**Assignment**
Present the rows below as a Markdown table with two columns, No. and Line, numbering each line and leaving out any blank lines.

* * * * *

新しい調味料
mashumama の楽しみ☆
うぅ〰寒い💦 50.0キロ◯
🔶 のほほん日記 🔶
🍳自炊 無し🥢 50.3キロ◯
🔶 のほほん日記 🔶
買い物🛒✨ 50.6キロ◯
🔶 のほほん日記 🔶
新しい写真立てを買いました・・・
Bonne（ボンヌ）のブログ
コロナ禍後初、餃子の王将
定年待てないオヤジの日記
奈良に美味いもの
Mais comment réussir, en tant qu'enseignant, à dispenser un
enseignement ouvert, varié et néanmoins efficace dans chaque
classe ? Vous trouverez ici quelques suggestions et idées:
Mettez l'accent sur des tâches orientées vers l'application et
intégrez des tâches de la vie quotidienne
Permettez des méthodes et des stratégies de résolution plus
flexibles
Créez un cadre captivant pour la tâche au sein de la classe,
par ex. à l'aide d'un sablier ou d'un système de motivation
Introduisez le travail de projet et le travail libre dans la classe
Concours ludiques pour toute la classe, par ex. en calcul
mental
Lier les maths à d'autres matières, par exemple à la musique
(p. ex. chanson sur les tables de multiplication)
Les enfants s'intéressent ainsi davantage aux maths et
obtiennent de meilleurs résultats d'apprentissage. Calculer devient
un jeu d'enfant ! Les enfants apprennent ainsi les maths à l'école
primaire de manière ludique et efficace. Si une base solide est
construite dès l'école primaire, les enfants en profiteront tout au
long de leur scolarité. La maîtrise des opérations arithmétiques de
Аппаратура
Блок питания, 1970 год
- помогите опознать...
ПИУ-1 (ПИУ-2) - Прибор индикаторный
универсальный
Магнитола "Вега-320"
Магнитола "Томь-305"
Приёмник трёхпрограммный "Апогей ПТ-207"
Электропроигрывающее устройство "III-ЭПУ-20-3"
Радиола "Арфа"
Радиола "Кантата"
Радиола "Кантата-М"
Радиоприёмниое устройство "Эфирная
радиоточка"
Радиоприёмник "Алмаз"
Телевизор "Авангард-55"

* * * * *

**Response to the exercise**
| No. | Line |
|---|---|
| 1 | 新しい調味料 |
| 2 | mashumama の楽しみ☆ |
| 3 | うぅ〰寒い💦 50.0キロ◯ |
| 4 | 🔶 のほほん日記 🔶 |
| 5 | 🍳自炊 無し🥢 50.3キロ◯ |
| 6 | 🔶 のほほん日記 🔶 |
| 7 | 買い物🛒✨ 50.6キロ◯ |
| 8 | 🔶 のほほん日記 🔶 |
| 9 | 新しい写真立てを買いました・・・ |
| 10 | Bonne（ボンヌ）のブログ |
| 11 | コロナ禍後初、餃子の王将 |
| 12 | 定年待てないオヤジの日記 |
| 13 | 奈良に美味いもの |
| 14 | Mais comment réussir, en tant qu'enseignant, à dispenser un |
| 15 | enseignement ouvert, varié et néanmoins efficace dans chaque |
| 16 | classe ? Vous trouverez ici quelques suggestions et idées: |
| 17 | Mettez l'accent sur des tâches orientées vers l'application et |
| 18 | intégrez des tâches de la vie quotidienne |
| 19 | Permettez des méthodes et des stratégies de résolution plus |
| 20 | flexibles |
| 21 | Créez un cadre captivant pour la tâche au sein de la classe, |
| 22 | par ex. à l'aide d'un sablier ou d'un système de motivation |
| 23 | Introduisez le travail de projet et le travail libre dans la classe |
| 24 | Concours ludiques pour toute la classe, par ex. en calcul |
| 25 | mental |
| 26 | Lier les maths à d'autres matières, par exemple à la musique |
| 27 | (p. ex. chanson sur les tables de multiplication) |
| 28 | Les enfants s'intéressent ainsi davantage aux maths et |
| 29 | obtiennent de meilleurs résultats d'apprentissage. Calculer devient |
| 30 | un jeu d'enfant ! Les enfants apprennent ainsi les maths à l'école |
| 31 | primaire de manière ludique et efficace. Si une base solide est |
| 32 | construite dès l'école primaire, les enfants en profiteront tout au |
| 33 | long de leur scolarité. La maîtrise des opérations arithmétiques de |
| 34 | Аппаратура |
| 35 | Блок питания, 1970 год |
| 36 | - помогите опознать... |
| 37 | ПИУ-1 (ПИУ-2) - Прибор индикаторный |
| 38 | универсальный |
| 39 | Магнитола "Вега-320" |
| 40 | Магнитола "Томь-305" |
| 41 | Приёмник трёхпрограммный "Апогей ПТ-207" |
| 42 | Электропроигрывающее устройство "III-ЭПУ-20-3" |
| 43 | Радиола "Арфа" |
| 44 | Радиола "Кантата" |
| 45 | Радиола "Кантата-М" |
| 46 | Радиоприёмниое устройство "Эфирная |
| 47 | радиоточка" |
| 48 | Радиоприёмник "Алмаз" |
| 49 | Телевизор "Авангард-55" |